■ **Exercise brief**
Rewrite the material below with "category" replaced by "group" and everything else unchanged, omitting the pictures.

□ □ □ □

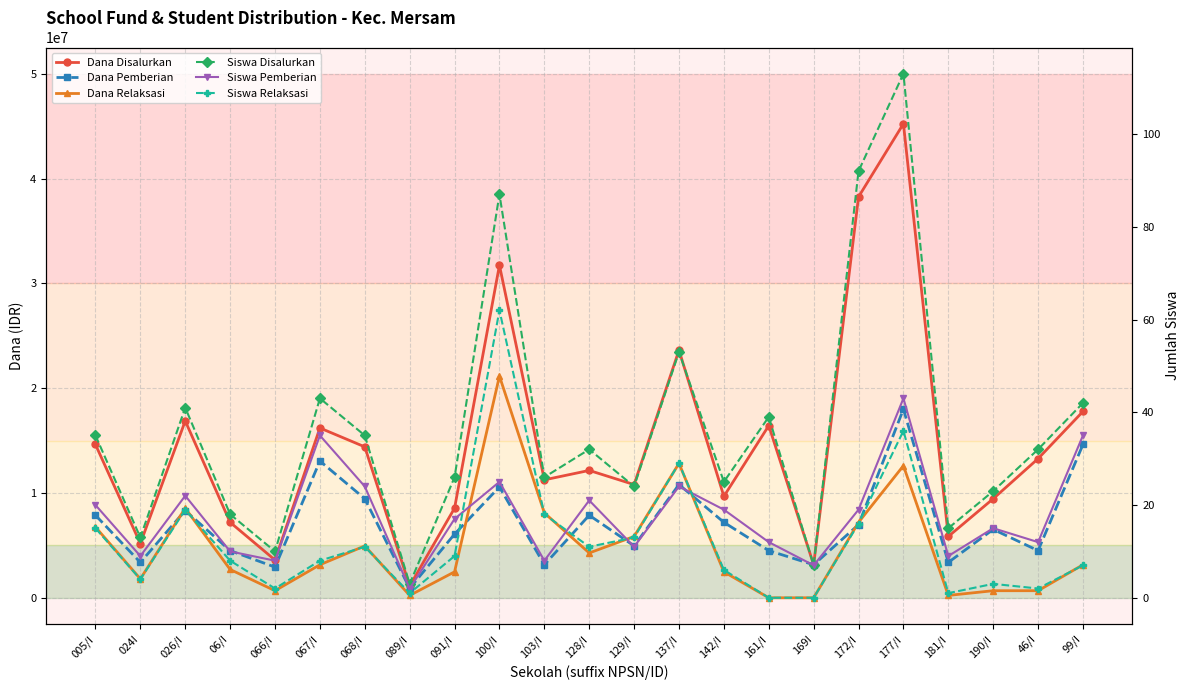

True or false: Siswa Disalurkan and Siswa Relaksasi cross at least once.

False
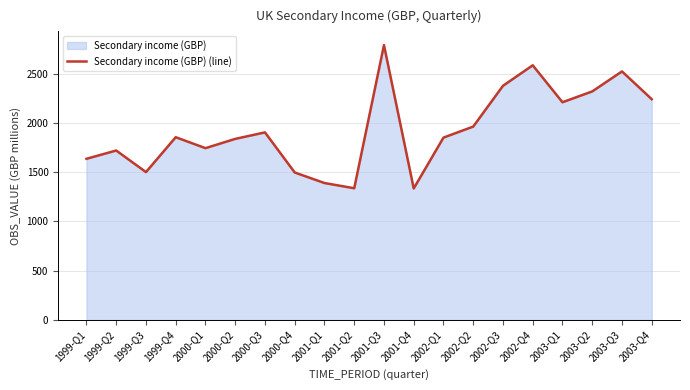

What is the label of the 2nd point from the right?

2003-Q3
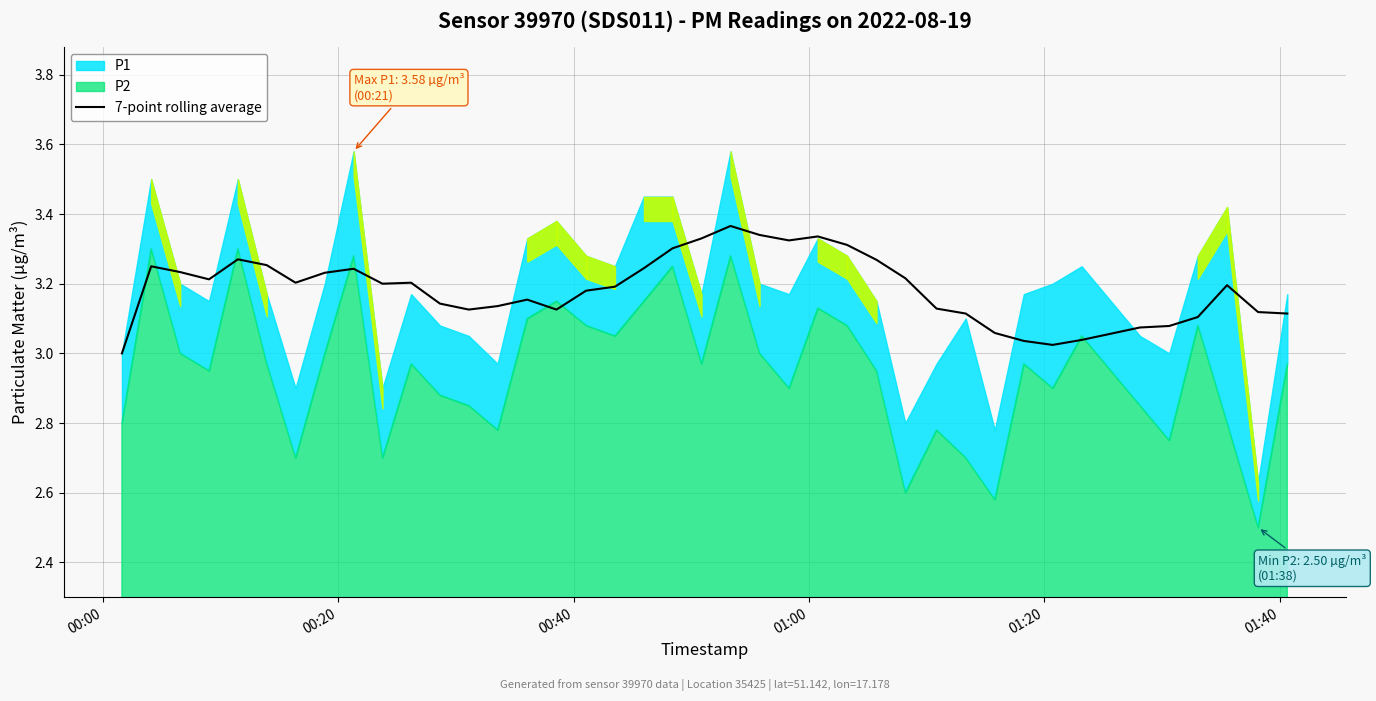

Where is the data nearest to the value 3?

00:00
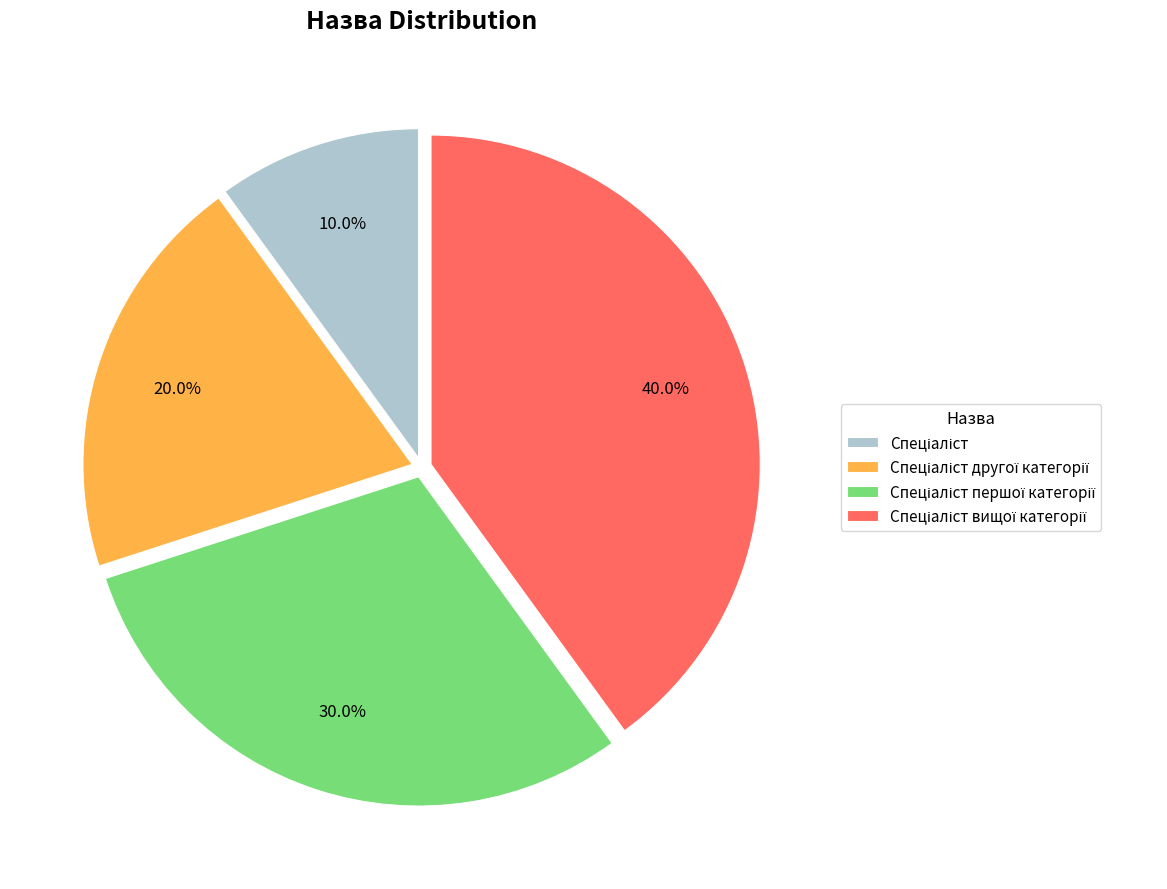

Does any single category account for the majority?

No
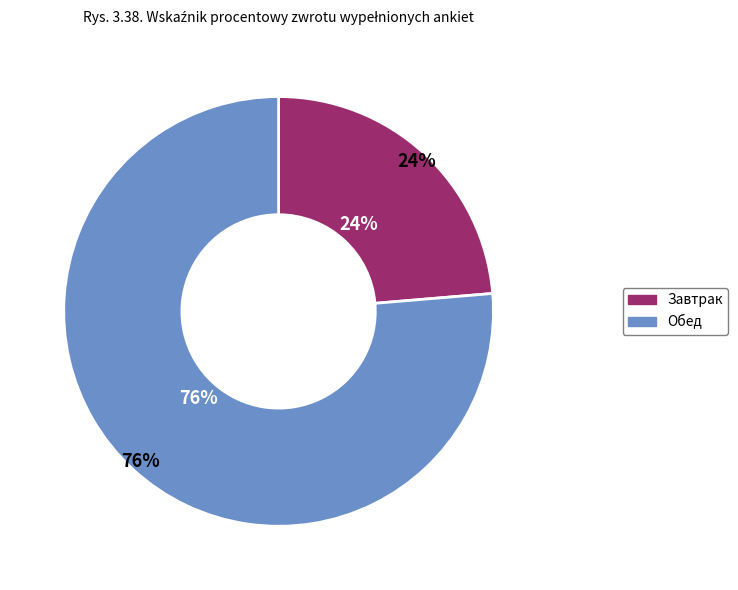

To the nearest percent, what portion does Завтрак represent?

24%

□ □ □ □

■ **Your solution**
True or false: Siswa Disalurkan and Siswa Relaksasi cross at least once.

False

What is the label of the 2nd point from the right?

2003-Q3

Where is the data nearest to the value 3?

00:00

Does any single group account for the majority?

No

To the nearest percent, what portion does Завтрак represent?

24%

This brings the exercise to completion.